» **Problem description**:
Would you restate every entry below word for word? Leave out the pictures.

(Stored items)
=======
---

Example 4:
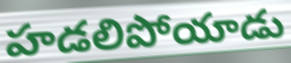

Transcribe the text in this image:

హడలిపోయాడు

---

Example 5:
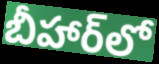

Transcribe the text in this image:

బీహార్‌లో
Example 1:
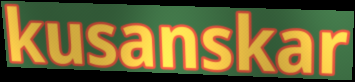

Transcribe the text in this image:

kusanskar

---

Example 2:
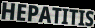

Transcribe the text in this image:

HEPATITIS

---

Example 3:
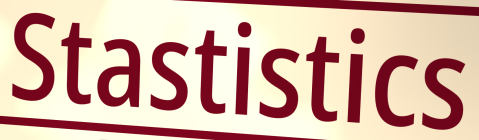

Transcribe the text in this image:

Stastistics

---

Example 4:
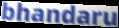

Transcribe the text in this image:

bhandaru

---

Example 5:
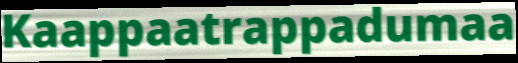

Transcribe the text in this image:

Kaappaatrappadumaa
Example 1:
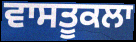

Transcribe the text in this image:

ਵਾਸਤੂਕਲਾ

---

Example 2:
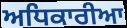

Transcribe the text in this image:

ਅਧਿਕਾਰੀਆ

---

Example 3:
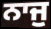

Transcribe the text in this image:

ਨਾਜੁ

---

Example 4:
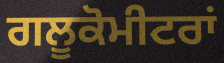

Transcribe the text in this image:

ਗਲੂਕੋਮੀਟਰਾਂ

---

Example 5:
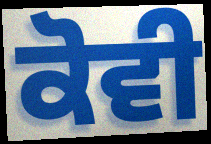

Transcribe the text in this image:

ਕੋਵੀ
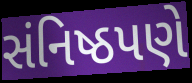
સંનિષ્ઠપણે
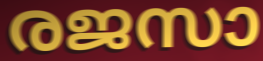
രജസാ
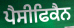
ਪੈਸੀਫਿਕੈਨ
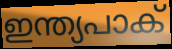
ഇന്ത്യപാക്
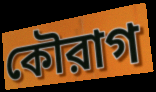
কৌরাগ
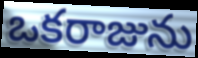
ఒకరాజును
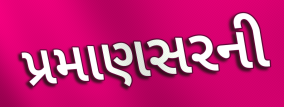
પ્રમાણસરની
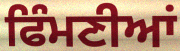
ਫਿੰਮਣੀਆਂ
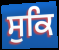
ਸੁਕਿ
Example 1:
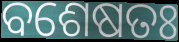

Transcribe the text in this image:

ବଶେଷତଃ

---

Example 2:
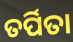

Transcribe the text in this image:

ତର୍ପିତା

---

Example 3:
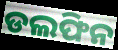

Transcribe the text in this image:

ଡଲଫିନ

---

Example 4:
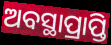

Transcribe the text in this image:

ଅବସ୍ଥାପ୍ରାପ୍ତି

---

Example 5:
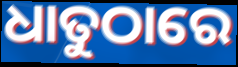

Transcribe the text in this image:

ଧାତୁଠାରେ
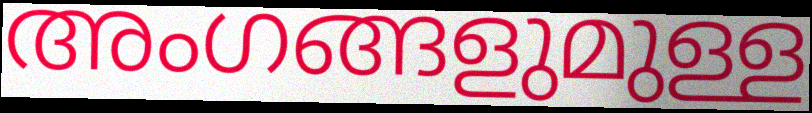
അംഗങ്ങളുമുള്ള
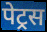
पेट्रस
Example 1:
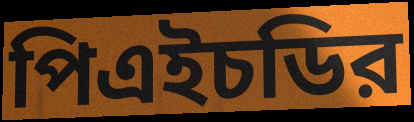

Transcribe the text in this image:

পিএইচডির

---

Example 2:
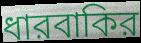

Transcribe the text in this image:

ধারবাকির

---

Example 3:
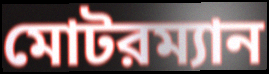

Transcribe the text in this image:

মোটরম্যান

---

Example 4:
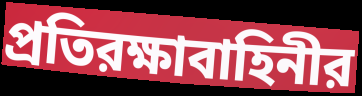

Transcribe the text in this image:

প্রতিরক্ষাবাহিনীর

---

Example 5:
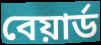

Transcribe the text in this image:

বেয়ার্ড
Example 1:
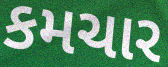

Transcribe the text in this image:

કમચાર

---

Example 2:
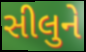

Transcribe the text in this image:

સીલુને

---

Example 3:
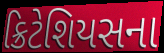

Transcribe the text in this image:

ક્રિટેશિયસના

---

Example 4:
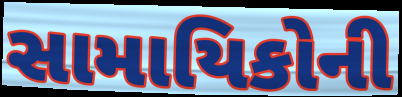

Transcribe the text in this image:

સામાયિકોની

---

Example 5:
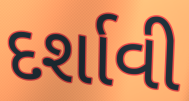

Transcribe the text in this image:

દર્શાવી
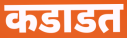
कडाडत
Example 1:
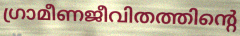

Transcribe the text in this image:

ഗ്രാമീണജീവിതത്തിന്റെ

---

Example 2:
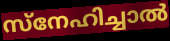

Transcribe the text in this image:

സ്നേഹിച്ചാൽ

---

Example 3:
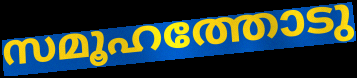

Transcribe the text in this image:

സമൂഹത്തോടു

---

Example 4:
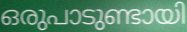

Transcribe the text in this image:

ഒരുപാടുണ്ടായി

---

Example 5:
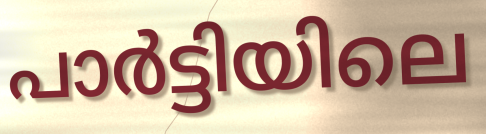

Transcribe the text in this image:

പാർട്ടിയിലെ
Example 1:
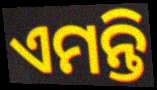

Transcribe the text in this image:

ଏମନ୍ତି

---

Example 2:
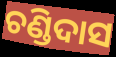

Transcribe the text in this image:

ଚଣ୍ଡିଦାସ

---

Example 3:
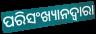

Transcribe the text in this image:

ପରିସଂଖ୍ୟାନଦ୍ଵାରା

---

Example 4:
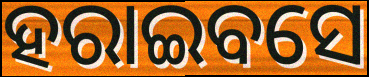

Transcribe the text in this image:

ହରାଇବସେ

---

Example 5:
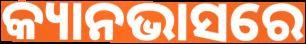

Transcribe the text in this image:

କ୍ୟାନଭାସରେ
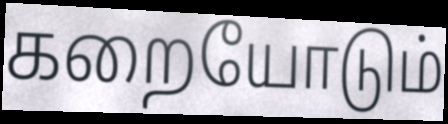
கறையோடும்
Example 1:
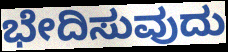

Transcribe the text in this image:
=======
» **Response to the task**:
---

Example 4:

Transcribe the text in this image:

హడలిపోయాడు

---

Example 5:

Transcribe the text in this image:

బీహార్‌లో
Example 1:

Transcribe the text in this image:

kusanskar

---

Example 2:

Transcribe the text in this image:

HEPATITIS

---

Example 3:

Transcribe the text in this image:

Stastistics

---

Example 4:

Transcribe the text in this image:

bhandaru

---

Example 5:

Transcribe the text in this image:

Kaappaatrappadumaa
Example 1:

Transcribe the text in this image:

ਵਾਸਤੂਕਲਾ

---

Example 2:

Transcribe the text in this image:

ਅਧਿਕਾਰੀਆ

---

Example 3:

Transcribe the text in this image:

ਨਾਜੁ

---

Example 4:

Transcribe the text in this image:

ਗਲੂਕੋਮੀਟਰਾਂ

---

Example 5:

Transcribe the text in this image:

ਕੋਵੀ
સંનિષ્ઠપણે
രജസാ
ਪੈਸੀਫਿਕੈਨ
ഇന്ത്യപാക്
কৌরাগ
ఒకరాజును
પ્રમાણસરની
ਫਿੰਮਣੀਆਂ
ਸੁਕਿ
Example 1:

Transcribe the text in this image:

ବଶେଷତଃ

---

Example 2:

Transcribe the text in this image:

ତର୍ପିତା

---

Example 3:

Transcribe the text in this image:

ଡଲଫିନ

---

Example 4:

Transcribe the text in this image:

ଅବସ୍ଥାପ୍ରାପ୍ତି

---

Example 5:

Transcribe the text in this image:

ଧାତୁଠାରେ
അംഗങ്ങളുമുള്ള
पेट्रस
Example 1:

Transcribe the text in this image:

পিএইচডির

---

Example 2:

Transcribe the text in this image:

ধারবাকির

---

Example 3:

Transcribe the text in this image:

মোটরম্যান

---

Example 4:

Transcribe the text in this image:

প্রতিরক্ষাবাহিনীর

---

Example 5:

Transcribe the text in this image:

বেয়ার্ড
Example 1:

Transcribe the text in this image:

કમચાર

---

Example 2:

Transcribe the text in this image:

સીલુને

---

Example 3:

Transcribe the text in this image:

ક્રિટેશિયસના

---

Example 4:

Transcribe the text in this image:

સામાયિકોની

---

Example 5:

Transcribe the text in this image:

દર્શાવી
कडाडत
Example 1:

Transcribe the text in this image:

ഗ്രാമീണജീവിതത്തിന്റെ

---

Example 2:

Transcribe the text in this image:

സ്നേഹിച്ചാൽ

---

Example 3:

Transcribe the text in this image:

സമൂഹത്തോടു

---

Example 4:

Transcribe the text in this image:

ഒരുപാടുണ്ടായി

---

Example 5:

Transcribe the text in this image:

പാർട്ടിയിലെ
Example 1:

Transcribe the text in this image:

ଏମନ୍ତି

---

Example 2:

Transcribe the text in this image:

ଚଣ୍ଡିଦାସ

---

Example 3:

Transcribe the text in this image:

ପରିସଂଖ୍ୟାନଦ୍ଵାରା

---

Example 4:

Transcribe the text in this image:

ହରାଇବସେ

---

Example 5:

Transcribe the text in this image:

କ୍ୟାନଭାସରେ
கறையோடும்
Example 1:

Transcribe the text in this image:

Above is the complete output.